[Records drawn from a dataset]
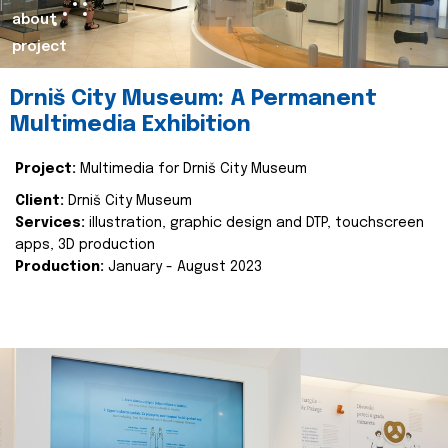
about
project
Drniš City Museum: A Permanent
Multimedia Exhibition
Project:
Multimedia for Drniš City Museum
Client:
Drniš City Museum
Services:
illustration, graphic design and DTP, touchscreen
apps, 3D production
Production:
January - August 2023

#### ASSIGNMENT
Answer with one number, namely how many lines in the records contain the string "Drniš".

#### ANSWER SPACE
3